**Human pose keypoint data**
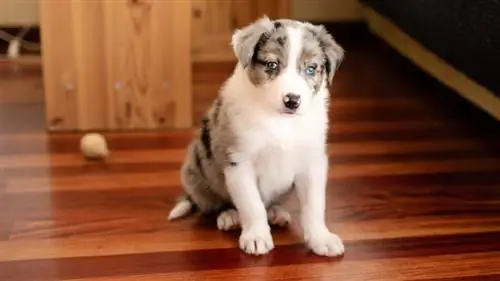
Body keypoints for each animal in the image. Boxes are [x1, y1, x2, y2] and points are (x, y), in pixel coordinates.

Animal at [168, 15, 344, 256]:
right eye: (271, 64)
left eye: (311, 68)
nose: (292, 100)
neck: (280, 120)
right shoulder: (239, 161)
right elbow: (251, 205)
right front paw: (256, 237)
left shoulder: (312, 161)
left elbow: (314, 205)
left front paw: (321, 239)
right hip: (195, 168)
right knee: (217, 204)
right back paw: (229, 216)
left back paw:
...
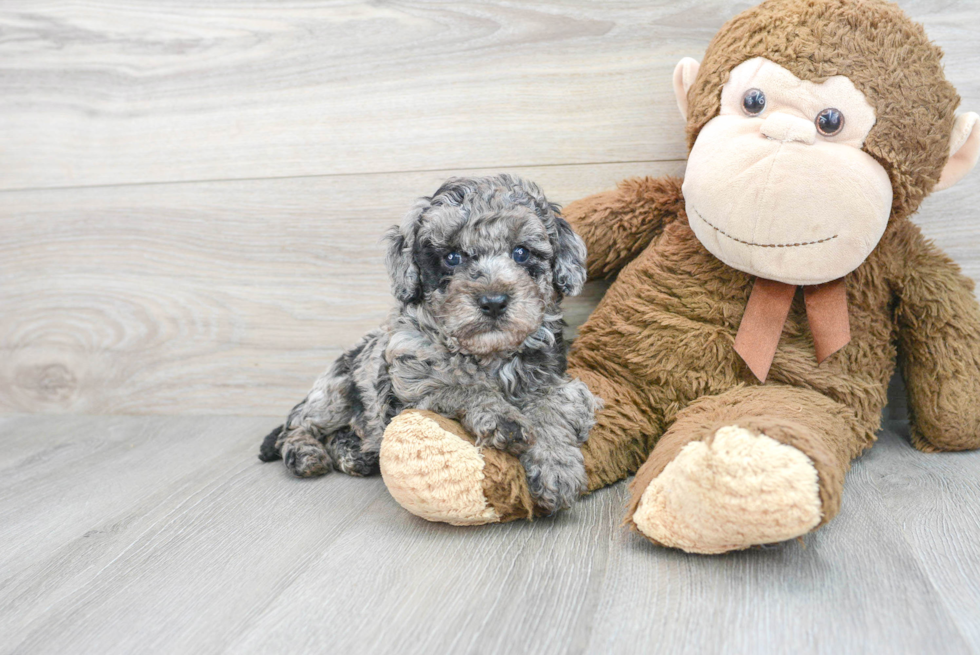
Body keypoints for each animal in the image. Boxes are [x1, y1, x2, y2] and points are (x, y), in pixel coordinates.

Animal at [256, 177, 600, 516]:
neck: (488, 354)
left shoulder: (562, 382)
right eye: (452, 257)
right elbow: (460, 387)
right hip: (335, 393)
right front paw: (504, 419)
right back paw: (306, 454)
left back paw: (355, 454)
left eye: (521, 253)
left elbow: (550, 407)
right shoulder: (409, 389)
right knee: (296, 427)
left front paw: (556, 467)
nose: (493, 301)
==
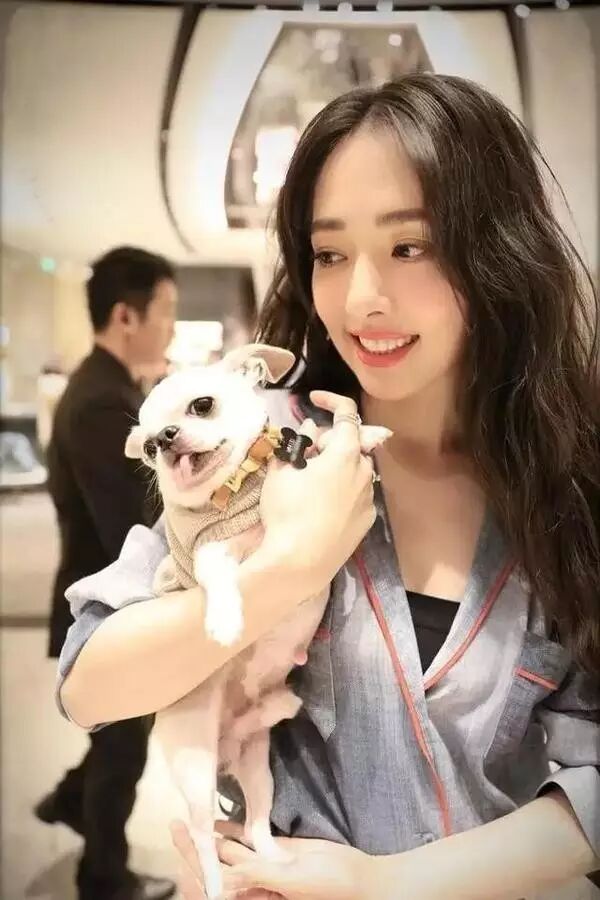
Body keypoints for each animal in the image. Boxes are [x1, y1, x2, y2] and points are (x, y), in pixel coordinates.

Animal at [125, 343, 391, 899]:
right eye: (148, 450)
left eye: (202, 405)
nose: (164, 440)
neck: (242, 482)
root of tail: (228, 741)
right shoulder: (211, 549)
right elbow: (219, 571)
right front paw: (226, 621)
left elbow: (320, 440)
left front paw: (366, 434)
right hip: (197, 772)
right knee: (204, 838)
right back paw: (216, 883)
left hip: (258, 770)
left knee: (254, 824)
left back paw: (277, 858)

**WHAT YOU ARE ASKED TO DO**
The answer should be all lines from the entries above that hold the word "front".

**ANSWER SECTION**
right front paw: (256, 237)
left front paw: (321, 239)
right front paw: (504, 419)
left front paw: (556, 467)
right front paw: (226, 621)
left front paw: (366, 434)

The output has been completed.